Removing yourself from a bad/toxic situation and ending things does not "ruin" your life. It improves it. If you ever encounter that experience again, I hope you are more confident about letting it end. You did the right thing here.

Now on to the future! This sounds like a good plan:

I need to start working on myself and finding out who I want to be and where I want to go with my life

GL!
Galagirl
 
Hi roslin,

Sounds like you had to make some difficult decisions but it was for the best. Thanks for keeping us updated. I wish you the best as you move ahead into the future.

Sincerely,
Kevin T.
 
It’s been really difficult honestly. I just feel so completely alone. He had everyone in his life rally around him and send him love and call and text and someone’s staying with him so he’s not lonely. He keeps going on about how cold and lonely it is in the big comfy bed we bought together. I’m all alone in this little apartment, I only took what was 100% mine (which mostly is stuff that’s been packed up for 4 years since I moved in with him) I was sleeping on a camp cot, now I have a mattress but its old and gross and smells bad and my fridge barely has anything in it. I have been trying to reach out but it hasn’t been the most successful, I have one long distance friend that’s been texting me some but for the most part everyone’s ignoring me. I feel I’m the one that left and therefore probably deserve to be this miserable but it’s really painful and I just find myself once again wishing I had more people I was close to. My boyfriend has been trying to be there for me some but he is busy with his own stuff right now. My ex apparently realized all sorts of stuff this weekend and is working on being better and talking about dating a girl long distance and being poly with her and he met with my boyfriend to talk and the list goes on and on and he wants me back but I hurt too much and he doesn’t understand how much all of this hurt me. And honestly I find myself angry at how much he has changed now. It was getting Bad between us. Yelling and fighting and walking on eggshells and not communicating. And now that I finally made the hard decision and left to try and better myself somehow he’s the one that has people again and is doing better and I’m all alone and yesterday I cracked a bit and lashed out at him and just went off about stuff and then got really upset and irrational. I need to find a therapist for myself soon I know this. I’m depressed and I think in the more serious maybe needing medication way. My mind is a dark lonely irrational terrifying place right now and I don’t like it.
 
I feel I’m the one that left and therefore probably deserve to be this miserable but it’s really painful and I just find myself once again wishing I had more people I was close to.

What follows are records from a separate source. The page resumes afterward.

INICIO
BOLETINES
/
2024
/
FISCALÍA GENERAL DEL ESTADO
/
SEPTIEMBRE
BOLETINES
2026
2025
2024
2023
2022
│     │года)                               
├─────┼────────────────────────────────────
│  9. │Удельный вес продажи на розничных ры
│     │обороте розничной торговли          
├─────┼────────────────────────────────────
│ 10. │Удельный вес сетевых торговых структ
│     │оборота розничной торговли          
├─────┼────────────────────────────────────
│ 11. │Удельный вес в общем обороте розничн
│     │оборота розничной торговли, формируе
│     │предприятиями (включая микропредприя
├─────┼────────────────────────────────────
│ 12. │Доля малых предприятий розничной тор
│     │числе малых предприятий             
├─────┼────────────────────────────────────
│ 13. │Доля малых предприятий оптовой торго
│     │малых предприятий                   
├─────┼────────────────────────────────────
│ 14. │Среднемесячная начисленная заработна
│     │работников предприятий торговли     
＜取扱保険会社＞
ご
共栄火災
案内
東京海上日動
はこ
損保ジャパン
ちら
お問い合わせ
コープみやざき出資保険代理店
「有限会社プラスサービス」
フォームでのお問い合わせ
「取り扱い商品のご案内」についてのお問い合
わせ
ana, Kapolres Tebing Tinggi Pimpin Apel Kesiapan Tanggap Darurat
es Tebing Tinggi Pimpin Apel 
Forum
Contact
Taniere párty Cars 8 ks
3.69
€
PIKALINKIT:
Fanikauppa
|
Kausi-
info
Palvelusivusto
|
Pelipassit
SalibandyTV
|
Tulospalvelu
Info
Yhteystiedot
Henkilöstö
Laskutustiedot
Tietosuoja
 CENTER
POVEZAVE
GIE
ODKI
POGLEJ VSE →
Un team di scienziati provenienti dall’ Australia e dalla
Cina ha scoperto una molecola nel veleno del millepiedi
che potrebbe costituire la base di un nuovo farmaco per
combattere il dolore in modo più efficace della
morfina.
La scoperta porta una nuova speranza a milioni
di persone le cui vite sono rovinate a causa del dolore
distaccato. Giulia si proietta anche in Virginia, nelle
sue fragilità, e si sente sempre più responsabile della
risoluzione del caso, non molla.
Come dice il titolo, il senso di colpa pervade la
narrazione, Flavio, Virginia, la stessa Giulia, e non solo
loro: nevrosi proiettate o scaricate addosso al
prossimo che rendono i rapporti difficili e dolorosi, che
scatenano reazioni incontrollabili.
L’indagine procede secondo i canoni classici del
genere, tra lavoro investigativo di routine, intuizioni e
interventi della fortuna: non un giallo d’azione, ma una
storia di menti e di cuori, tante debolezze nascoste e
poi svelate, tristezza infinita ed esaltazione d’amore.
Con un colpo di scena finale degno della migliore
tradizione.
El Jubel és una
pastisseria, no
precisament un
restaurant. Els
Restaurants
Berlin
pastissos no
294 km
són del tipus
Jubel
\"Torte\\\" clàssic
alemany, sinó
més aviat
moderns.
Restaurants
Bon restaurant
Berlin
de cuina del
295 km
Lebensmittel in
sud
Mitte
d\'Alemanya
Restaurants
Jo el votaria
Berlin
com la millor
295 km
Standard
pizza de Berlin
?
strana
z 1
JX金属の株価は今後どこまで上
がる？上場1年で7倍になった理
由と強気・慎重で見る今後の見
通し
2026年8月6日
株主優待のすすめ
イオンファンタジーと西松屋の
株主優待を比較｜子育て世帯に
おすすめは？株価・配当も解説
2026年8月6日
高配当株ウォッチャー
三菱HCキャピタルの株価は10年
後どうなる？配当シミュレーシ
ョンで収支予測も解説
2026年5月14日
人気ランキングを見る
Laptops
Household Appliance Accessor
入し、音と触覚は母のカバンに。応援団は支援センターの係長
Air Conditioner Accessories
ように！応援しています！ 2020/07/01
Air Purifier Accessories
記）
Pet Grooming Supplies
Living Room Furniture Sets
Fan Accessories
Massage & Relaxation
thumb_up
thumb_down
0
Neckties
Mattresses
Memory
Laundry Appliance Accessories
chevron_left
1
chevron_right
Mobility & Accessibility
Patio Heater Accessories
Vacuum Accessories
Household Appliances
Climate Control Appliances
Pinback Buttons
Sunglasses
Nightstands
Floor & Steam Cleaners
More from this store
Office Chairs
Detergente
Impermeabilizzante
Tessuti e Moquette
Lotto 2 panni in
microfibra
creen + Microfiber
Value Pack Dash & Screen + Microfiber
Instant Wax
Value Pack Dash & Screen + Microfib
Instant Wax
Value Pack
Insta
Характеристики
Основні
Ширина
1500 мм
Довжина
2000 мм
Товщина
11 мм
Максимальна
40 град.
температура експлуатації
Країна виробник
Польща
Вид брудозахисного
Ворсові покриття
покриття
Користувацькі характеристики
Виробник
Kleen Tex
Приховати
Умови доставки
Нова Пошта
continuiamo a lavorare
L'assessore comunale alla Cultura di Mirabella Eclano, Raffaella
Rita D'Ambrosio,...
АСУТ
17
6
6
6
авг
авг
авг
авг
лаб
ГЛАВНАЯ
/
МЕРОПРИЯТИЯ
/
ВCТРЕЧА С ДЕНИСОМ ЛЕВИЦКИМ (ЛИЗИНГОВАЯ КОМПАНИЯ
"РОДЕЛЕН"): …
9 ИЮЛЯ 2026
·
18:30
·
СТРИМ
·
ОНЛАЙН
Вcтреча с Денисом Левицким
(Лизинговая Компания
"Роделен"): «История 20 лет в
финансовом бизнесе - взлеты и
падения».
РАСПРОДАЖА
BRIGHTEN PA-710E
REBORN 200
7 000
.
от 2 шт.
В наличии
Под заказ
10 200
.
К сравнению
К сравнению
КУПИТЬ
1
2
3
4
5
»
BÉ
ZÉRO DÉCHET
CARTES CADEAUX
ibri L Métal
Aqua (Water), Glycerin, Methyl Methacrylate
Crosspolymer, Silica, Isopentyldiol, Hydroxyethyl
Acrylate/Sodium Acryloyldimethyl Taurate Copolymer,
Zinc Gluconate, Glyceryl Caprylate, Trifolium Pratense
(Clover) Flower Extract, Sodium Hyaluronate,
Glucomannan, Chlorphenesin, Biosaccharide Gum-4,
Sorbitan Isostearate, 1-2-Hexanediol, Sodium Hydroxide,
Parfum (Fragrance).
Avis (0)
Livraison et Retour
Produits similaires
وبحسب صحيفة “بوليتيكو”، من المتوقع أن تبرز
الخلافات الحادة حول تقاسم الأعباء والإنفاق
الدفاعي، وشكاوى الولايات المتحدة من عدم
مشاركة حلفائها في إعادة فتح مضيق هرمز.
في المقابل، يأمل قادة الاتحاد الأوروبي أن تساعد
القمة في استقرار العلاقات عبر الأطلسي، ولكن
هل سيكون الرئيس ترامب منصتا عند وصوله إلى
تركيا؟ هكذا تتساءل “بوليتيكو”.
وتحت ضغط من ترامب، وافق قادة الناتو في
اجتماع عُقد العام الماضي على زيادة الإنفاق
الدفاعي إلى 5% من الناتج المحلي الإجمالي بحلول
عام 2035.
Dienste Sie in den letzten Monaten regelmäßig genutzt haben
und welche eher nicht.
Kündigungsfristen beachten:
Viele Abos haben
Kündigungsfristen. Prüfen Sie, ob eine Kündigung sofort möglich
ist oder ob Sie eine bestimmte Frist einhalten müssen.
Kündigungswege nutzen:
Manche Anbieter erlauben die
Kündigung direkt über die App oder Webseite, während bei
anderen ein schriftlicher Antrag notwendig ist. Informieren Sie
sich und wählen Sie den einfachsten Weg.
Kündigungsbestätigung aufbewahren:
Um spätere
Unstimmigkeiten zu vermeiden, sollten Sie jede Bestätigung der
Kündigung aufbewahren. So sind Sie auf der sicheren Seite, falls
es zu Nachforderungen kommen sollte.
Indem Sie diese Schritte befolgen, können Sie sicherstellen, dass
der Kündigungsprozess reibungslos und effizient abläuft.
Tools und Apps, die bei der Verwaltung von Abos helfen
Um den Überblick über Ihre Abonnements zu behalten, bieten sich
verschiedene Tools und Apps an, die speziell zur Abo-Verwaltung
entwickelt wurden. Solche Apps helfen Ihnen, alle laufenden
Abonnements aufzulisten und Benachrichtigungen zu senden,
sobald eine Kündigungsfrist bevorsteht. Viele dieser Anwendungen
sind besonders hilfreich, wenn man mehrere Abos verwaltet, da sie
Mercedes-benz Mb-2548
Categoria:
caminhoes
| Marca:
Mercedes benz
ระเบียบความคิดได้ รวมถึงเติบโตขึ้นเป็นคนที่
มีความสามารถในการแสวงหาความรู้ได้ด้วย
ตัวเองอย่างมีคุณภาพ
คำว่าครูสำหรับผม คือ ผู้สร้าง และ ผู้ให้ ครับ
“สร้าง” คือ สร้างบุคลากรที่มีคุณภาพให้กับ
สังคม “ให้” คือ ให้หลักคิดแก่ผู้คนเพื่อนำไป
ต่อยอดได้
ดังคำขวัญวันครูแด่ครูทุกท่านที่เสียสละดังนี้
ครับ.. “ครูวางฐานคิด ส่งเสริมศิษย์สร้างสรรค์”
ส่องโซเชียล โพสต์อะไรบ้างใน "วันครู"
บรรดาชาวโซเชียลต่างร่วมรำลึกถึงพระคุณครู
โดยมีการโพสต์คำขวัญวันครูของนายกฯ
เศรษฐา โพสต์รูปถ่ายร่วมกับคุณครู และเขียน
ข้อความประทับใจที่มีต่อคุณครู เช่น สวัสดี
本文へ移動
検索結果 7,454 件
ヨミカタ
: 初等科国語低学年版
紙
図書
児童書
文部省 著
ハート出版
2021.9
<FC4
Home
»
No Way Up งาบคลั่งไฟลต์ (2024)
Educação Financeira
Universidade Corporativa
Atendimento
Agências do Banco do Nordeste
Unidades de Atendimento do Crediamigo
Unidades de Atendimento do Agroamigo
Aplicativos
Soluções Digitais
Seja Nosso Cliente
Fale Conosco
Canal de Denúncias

You do not "deserve" to be miserable. You simply are uncomfortable right now -- which sounds about right for a big change. You are still in transition and adjusting.

It sounds like you allowed yourself to get very isolated while with him. No social network of your own. And the break up is bringing that into the light.

Do find a therapist. Do stop talking to him so much. He showed you his true colors -- whether or not these other people know it or not, YOU know you cannot be around all the fighting and walking on eggshells and so on.

I don't know if this graphic about the stages of emotional change helps you any -- but hold on. In time hopefully you will feel some relief. It's early days yet. I have faith that you can get through this.